What the task asks — In this exercise, every entry below is to be reproduced word for word.

Dataset content —
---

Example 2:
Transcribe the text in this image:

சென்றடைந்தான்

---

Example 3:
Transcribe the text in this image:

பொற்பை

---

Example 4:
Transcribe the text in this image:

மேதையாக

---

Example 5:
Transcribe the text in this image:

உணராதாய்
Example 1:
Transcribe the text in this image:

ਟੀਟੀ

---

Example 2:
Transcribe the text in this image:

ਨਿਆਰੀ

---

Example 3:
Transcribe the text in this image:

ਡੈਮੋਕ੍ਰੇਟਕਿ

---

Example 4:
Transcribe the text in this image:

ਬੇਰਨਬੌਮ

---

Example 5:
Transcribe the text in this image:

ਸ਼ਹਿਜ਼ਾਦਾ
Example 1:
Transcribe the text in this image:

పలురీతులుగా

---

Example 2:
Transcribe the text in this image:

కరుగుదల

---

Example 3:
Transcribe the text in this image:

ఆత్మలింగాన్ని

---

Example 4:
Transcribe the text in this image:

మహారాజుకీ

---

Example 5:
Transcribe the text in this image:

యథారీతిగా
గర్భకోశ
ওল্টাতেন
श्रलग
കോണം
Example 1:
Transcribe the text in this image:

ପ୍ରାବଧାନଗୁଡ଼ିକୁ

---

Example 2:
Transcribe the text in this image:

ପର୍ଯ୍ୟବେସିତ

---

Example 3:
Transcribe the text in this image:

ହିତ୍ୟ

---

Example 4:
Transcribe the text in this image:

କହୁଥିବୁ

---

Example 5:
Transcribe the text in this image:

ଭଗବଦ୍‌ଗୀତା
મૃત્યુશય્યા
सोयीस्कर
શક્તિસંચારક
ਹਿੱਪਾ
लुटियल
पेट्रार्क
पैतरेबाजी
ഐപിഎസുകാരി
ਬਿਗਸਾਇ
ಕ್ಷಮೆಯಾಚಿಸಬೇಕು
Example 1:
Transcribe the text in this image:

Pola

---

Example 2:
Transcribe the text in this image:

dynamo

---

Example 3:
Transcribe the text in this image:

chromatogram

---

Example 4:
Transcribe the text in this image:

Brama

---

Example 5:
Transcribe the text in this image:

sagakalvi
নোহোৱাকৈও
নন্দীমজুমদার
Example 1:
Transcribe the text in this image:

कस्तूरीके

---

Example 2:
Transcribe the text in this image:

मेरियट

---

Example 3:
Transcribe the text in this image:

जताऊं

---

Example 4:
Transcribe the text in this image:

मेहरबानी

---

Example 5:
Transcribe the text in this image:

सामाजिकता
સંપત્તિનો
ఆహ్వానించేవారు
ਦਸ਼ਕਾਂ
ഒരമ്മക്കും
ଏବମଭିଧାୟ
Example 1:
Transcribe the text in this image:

Solution —
---

Example 2:
Transcribe the text in this image:

சென்றடைந்தான்

---

Example 3:
Transcribe the text in this image:

பொற்பை

---

Example 4:
Transcribe the text in this image:

மேதையாக

---

Example 5:
Transcribe the text in this image:

உணராதாய்
Example 1:
Transcribe the text in this image:

ਟੀਟੀ

---

Example 2:
Transcribe the text in this image:

ਨਿਆਰੀ

---

Example 3:
Transcribe the text in this image:

ਡੈਮੋਕ੍ਰੇਟਕਿ

---

Example 4:
Transcribe the text in this image:

ਬੇਰਨਬੌਮ

---

Example 5:
Transcribe the text in this image:

ਸ਼ਹਿਜ਼ਾਦਾ
Example 1:
Transcribe the text in this image:

పలురీతులుగా

---

Example 2:
Transcribe the text in this image:

కరుగుదల

---

Example 3:
Transcribe the text in this image:

ఆత్మలింగాన్ని

---

Example 4:
Transcribe the text in this image:

మహారాజుకీ

---

Example 5:
Transcribe the text in this image:

యథారీతిగా
గర్భకోశ
ওল্টাতেন
श्रलग
കോണം
Example 1:
Transcribe the text in this image:

ପ୍ରାବଧାନଗୁଡ଼ିକୁ

---

Example 2:
Transcribe the text in this image:

ପର୍ଯ୍ୟବେସିତ

---

Example 3:
Transcribe the text in this image:

ହିତ୍ୟ

---

Example 4:
Transcribe the text in this image:

କହୁଥିବୁ

---

Example 5:
Transcribe the text in this image:

ଭଗବଦ୍‌ଗୀତା
મૃત્યુશય્યા
सोयीस्कर
શક્તિસંચારક
ਹਿੱਪਾ
लुटियल
पेट्रार्क
पैतरेबाजी
ഐപിഎസുകാരി
ਬਿਗਸਾਇ
ಕ್ಷಮೆಯಾಚಿಸಬೇಕು
Example 1:
Transcribe the text in this image:

Pola

---

Example 2:
Transcribe the text in this image:

dynamo

---

Example 3:
Transcribe the text in this image:

chromatogram

---

Example 4:
Transcribe the text in this image:

Brama

---

Example 5:
Transcribe the text in this image:

sagakalvi
নোহোৱাকৈও
নন্দীমজুমদার
Example 1:
Transcribe the text in this image:

कस्तूरीके

---

Example 2:
Transcribe the text in this image:

मेरियट

---

Example 3:
Transcribe the text in this image:

जताऊं

---

Example 4:
Transcribe the text in this image:

मेहरबानी

---

Example 5:
Transcribe the text in this image:

सामाजिकता
સંપત્તિનો
ఆహ్వానించేవారు
ਦਸ਼ਕਾਂ
ഒരമ്മക്കും
ଏବମଭିଧାୟ
Example 1:
Transcribe the text in this image:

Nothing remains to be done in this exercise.